KhazanahTelaahJalan Terjal Kehidupan Muslim Thailand Selatan: Melihat Perjuangan Masyarakat Sipil Mendapatkan Keadilan
Dengarkan artikel ini
image_pdfDownload PDF

Harakatuna.com-Kaum Muslim Pattani di Pattani merupakan kelompok Muslim di daerah Thailand Selatan yang mengalami konflik serta benturan dengan pemerintah. Perlu diketahui bahwa, Kawasan Pattani merupakan merupakan bagian dari kerajaan Melayu yang memiliki corak Islam. Pada tahun 1909 Pattani masuk dalam wilayah Thailand setelah penandatanganan perjanjian perbatasan Thailand-Malaya. Kenyataan inilah menjadi titik balik dari konflik Muslim Pattaya ketika mendapatkan perlakuan yang cukup diskriminatif dari pemerintah Thailand.

Ada beberapa hal yang perlu di diketahui terkait latar belakang konflik Muslim Pattaya, di antaranya: pertama, sikap dan tidanakan diskriminatif pemerintah Thailand terhadap kaum minoritas Islam di Pattani. Kedua, ketidakmerataan pembangunan ekonomu di Thailand Selatan. Ketiga, pemerintah Thailand menerapkan trinitas yang hanya mengakui satu kebangaan Thai, satu agama Buddha dan tunduk kepada raja. Kebijakan ini kemudian membuat para Muslim di Thailand, tidak mendapatkan hak untuk sebagai warga negara karena identitas keagamaan yang dimiliki. Perlu diketahui bahwa, populasi masyarakat Thailand berdasarkan agama terdiri dari Buddha (90%), sisanya 10% terdiri dari pemeluk Islam, Katholik, Kong Hutju dan Hindu.

Masalah bermula ketika para Muslim di Pattani, dengan latar belakang sejarah yang cukup kompleks, yakni berasal dari etnis Muslim melayu, di mana seluruh aspek kehidupan yang dilakukan oleh kelompok Muslim berkiblat kepada Melayu. Bahkan kelompok Muslim ini juga menerapkan sistem hukum Islam sebagai landasan dalam menjalankan kehidupan keberagamaan yang dijalankan. Pada tahun 1932, Pemerintah Thailand menerapkan sistem pendidikan nasional yang menyatukan seluruh kelompok agama dalam satu bangsa. Nasionalisme yang diusung oleh pemerintah Thailand, berdampak negatif terhadap nilai-nilai religiusitas dan nilai lokal yang selama ini dimiliki oleh Muslim Pattani.

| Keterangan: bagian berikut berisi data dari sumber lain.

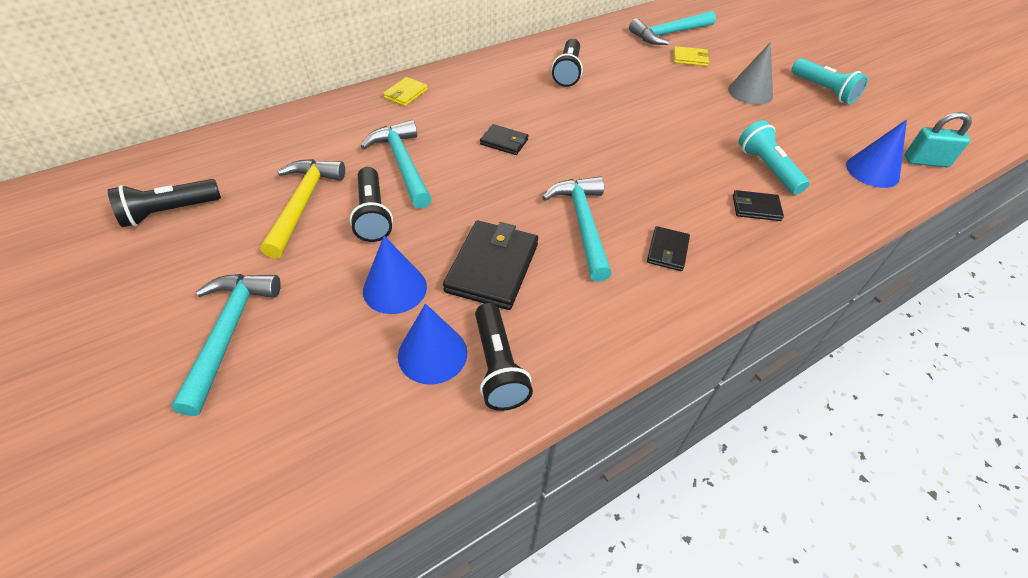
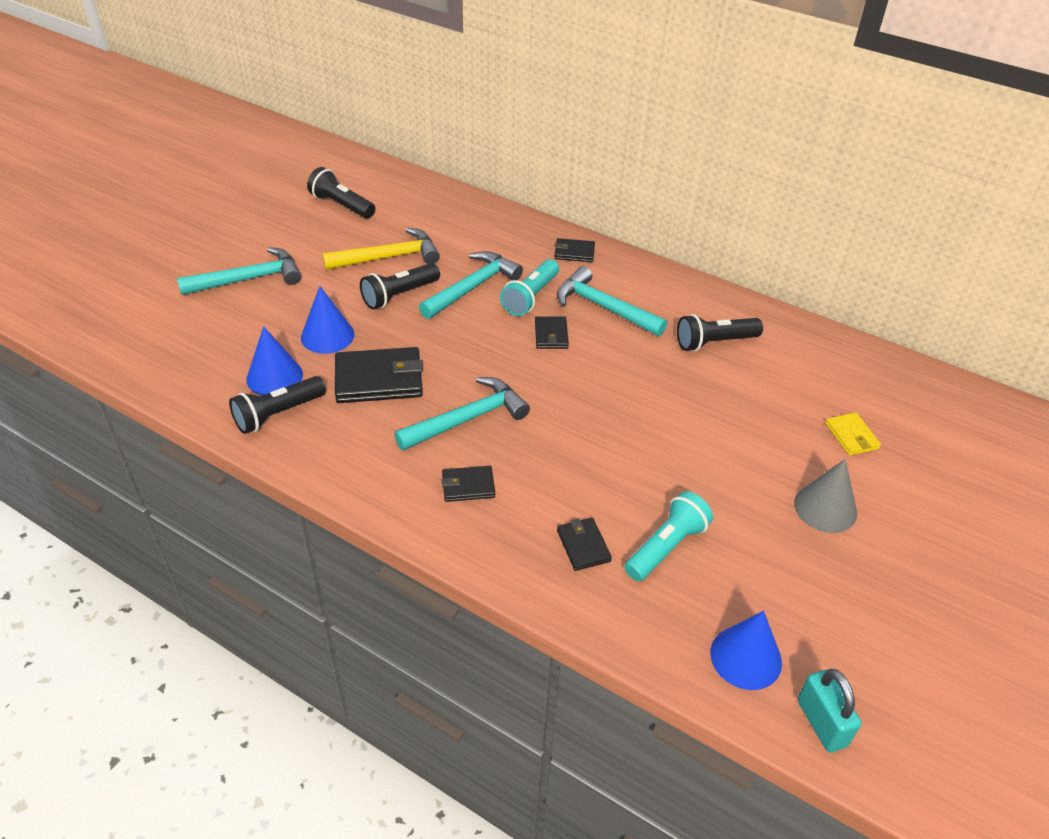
camera: 65 degrees right, 5 degrees down
(406, 94) = (574, 252): yellow wallet -> black wallet
(669, 34) = (893, 404): turquoise hammer -> turquoise hammer (603, 307)
(823, 90) = (908, 588): turquoise flashlight -> turquoise flashlight (531, 297)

Muslim Melayu menolak kebijakan ini karena mengakibatkan dekulturisasi Melayu. Penolakan ini dikarenakan dua hal: pertama, kewajiban menggunakan bahasa Thai dalam pengajaran dianggap mengancam keberadaan bahasa Melayu. Bagi orang Melayu Muslim, bahasa Siam adalah bahasa asing karena tidak digunakan dalam kehidupan sehari hari. Penggunaan bahasa yang berbeda antara di sekolah dan di luar sekolah akan mengakibatkan kebingungan anak didik. Kedua, tidak adanya ruang untuk mempelajari Islam dalam bahasa Siam.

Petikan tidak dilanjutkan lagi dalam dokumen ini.